Authorisation Number: 1012301427070

Ruling

Subject: Investment expenses

Question

Are you entitled to a deduction for fees paid to your financial advisor?

Answer

Yes.

This ruling applies for the following period:

Year ended 30 June 2012

The scheme commences on:

1 July 2011

Relevant facts and circumstances

You paid a fee to your financial advisor.

You are not carrying on a business of investing.

The fee was paid for advice to restructure your current investments.

You main source of income is from your investments.

Relevant legislative provisions

Income Tax Assessment Act 1997 section 8-1.

Reasons for decision

Section 8-1 of the Income Tax Assessment Act 1997 (ITAA 1997) allows a deduction for all losses and outgoings to the extent to which they are incurred in gaining or producing assessable income except where the outgoings are of a capital, private or domestic nature.

Taxation Determination TD 95/60 deals with the issue of whether fees paid for obtaining investment advice are an allowable deduction for taxpayers who are not carrying on an investment business.

TD 95/60 explains that a fee for drawing up a financial plan is not deductible because it is not expenditure incurred in the course of gaining or producing the assessable income from the investments.

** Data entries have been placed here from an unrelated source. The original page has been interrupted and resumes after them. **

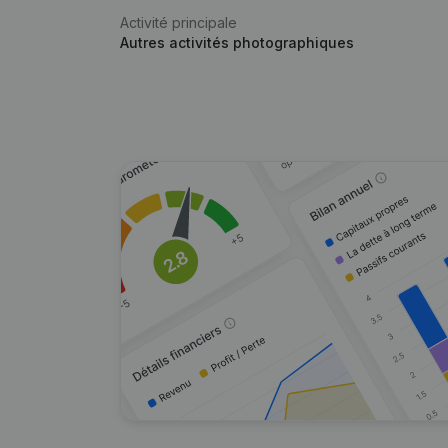
Activité principale
Autres activités photographiques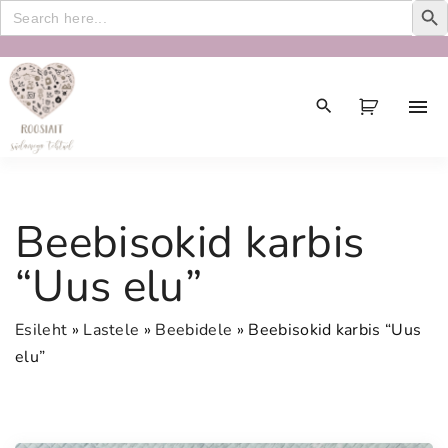
Search
for:
S
k
i
p
t
o
c
Beebisokid karbis
o
n
“Uus elu”
t
e
Esileht
»
Lastele
»
Beebidele
»
Beebisokid karbis “Uus
n
elu”
t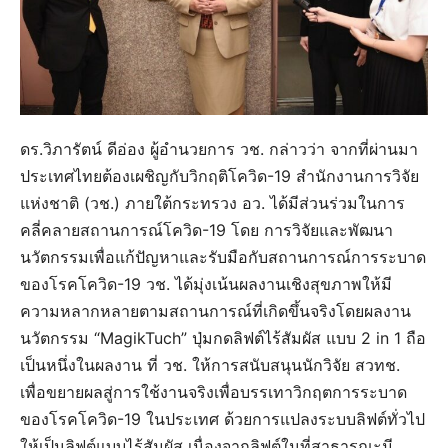
ดร.วิภารัตน์ ดีอ่อง ผู้อำนวยการ วช. กล่าวว่า จากที่ผ่านมา
ประเทศไทยต้องเผชิญกับวิกฤติโควิด-19 สำนักงานการวิจัย
แห่งชาติ (วช.) ภายใต้กระทรวง อว. ได้มีส่วนร่วมในการ
คลี่คลายสถานการณ์โควิด-19 โดย การวิจัยและพัฒนา
นวัตกรรมเพื่อแก้ปัญหาและรับมือกับสถานการณ์การระบาด
ของโรคโควิด-19 วช. ได้มุ่งเน้นผลงานเชิงสุขภาพให้มี
ความหลากหลายตามสถานการณ์ที่เกิดขึ้นจริงโดยผลงาน
นวัตกรรม “MagikTuch” ปุ่มกดลิฟต์ไร้สัมผัส แบบ 2 in 1 ถือ
เป็นหนึ่งในผลงาน ที่ วช. ให้การสนับสนุนนักวิจัย สวทช.
เพื่อขยายผลสู่การใช้งานจริงเพื่อบรรเทาวิกฤตการระบาด
ของโรคโควิด-19 ในประเทศ ด้วยการแปลงระบบลิฟต์ทั่วไป
ให้เป็นลิฟต์แบบไร้สัมผัส เนื่องจากลิฟต์ในที่สาธารณะมี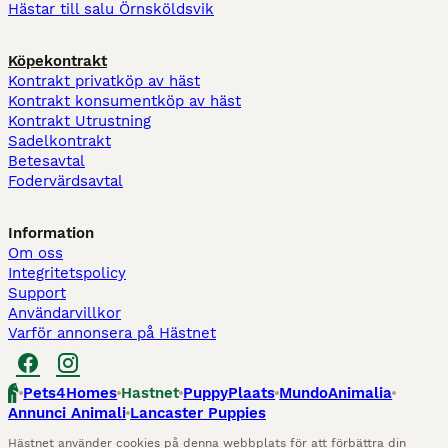
Hästar till salu Örnsköldsvik
Köpekontrakt
Kontrakt privatköp av häst
Kontrakt konsumentköp av häst
Kontrakt Utrustning
Sadelkontrakt
Betesavtal
Fodervärdsavtal
Information
Om oss
Integritetspolicy
Support
Användarvillkor
Varför annonsera på Hästnet
Pets4Homes
Hastnet
PuppyPlaats
MundoAnimalia
Annunci Animali
Lancaster Puppies
Hästnet använder cookies på denna webbplats för att förbättra din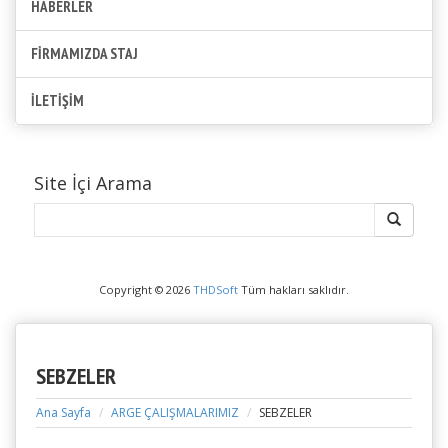
HABERLER
FİRMAMIZDA STAJ
İLETİŞİM
Site İçi Arama
Copyright © 2026
THDSoft
Tüm hakları saklıdır.
SEBZELER
Ana Sayfa
ARGE ÇALIŞMALARIMIZ
SEBZELER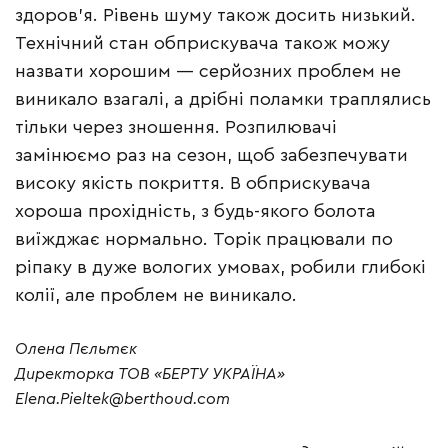
здоров’я. Рівень шуму також досить низький.
Технічний стан обприскувача також можу
назвати хорошим — серйозних проблем не
виникало взагалі, а дрібні поламки траплялись
тільки через зношення. Розпилювачі
замінюємо раз на сезон, щоб забезпечувати
високу якість покриття. В обприскувача
хороша прохідність, з будь-якого болота
виїжджає нормально. Торік працювали по
ріпаку в дуже вологих умовах, робили глибокі
колії, але проблем не виникало.
Олена Пєльтєк
Директорка ТОВ «БЕРТУ УКРАЇНА»
Elena.Pieltek@berthoud.com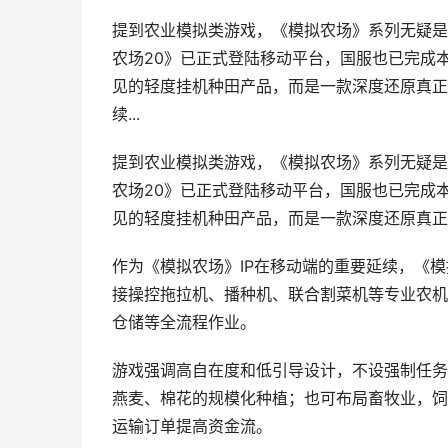
提到农业模拟类游戏，《模拟农场》系列无疑是
农场20》已正式登陆移动平台，国服也已完成
见的轻度挂机种田产品，而是一款深度还原真正
续...
提到农业模拟类游戏，《模拟农场》系列无疑是
农场20》已正式登陆移动平台，国服也已完成
见的轻度挂机种田产品，而是一款深度还原真正
作为《模拟农场》IP在移动端的重要延续，《
接操控拖拉机、播种机、联合割菜机等专业农机
仓储等全流程作业。
游戏强调高自在度和低引导设计，不设强制任务
燕麦、棉花的规模化种植；也可布局畜牧业，饲
运输订单提高资金流。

It is too early in time to be an expense that is part of the income producing process as it is an expense that is associated with putting the income earning investments in place.

Taxation Ruling IT 39 deals with expenditure incurred in servicing an investment portfolio. It explains that expenses to service a portfolio are incurred in relation to the management of income producing investments and have a revenue character.

However, to be wholly deductible, all of the fee must relate to gaining or producing assessable income. If the advice covers other matters or relates in part to investments that do not produce assess income, only a portion of the fee is deductible.

Paragraph 6 of TD 95/60 states that:

In your case, you paid a fee to a financial advisor to restructure your current investments. This fee is considered to be incurred to manage your investment portfolio. Therefore, you are entitled to a deduction for the fee under section 8-1 of the ITAA 1997.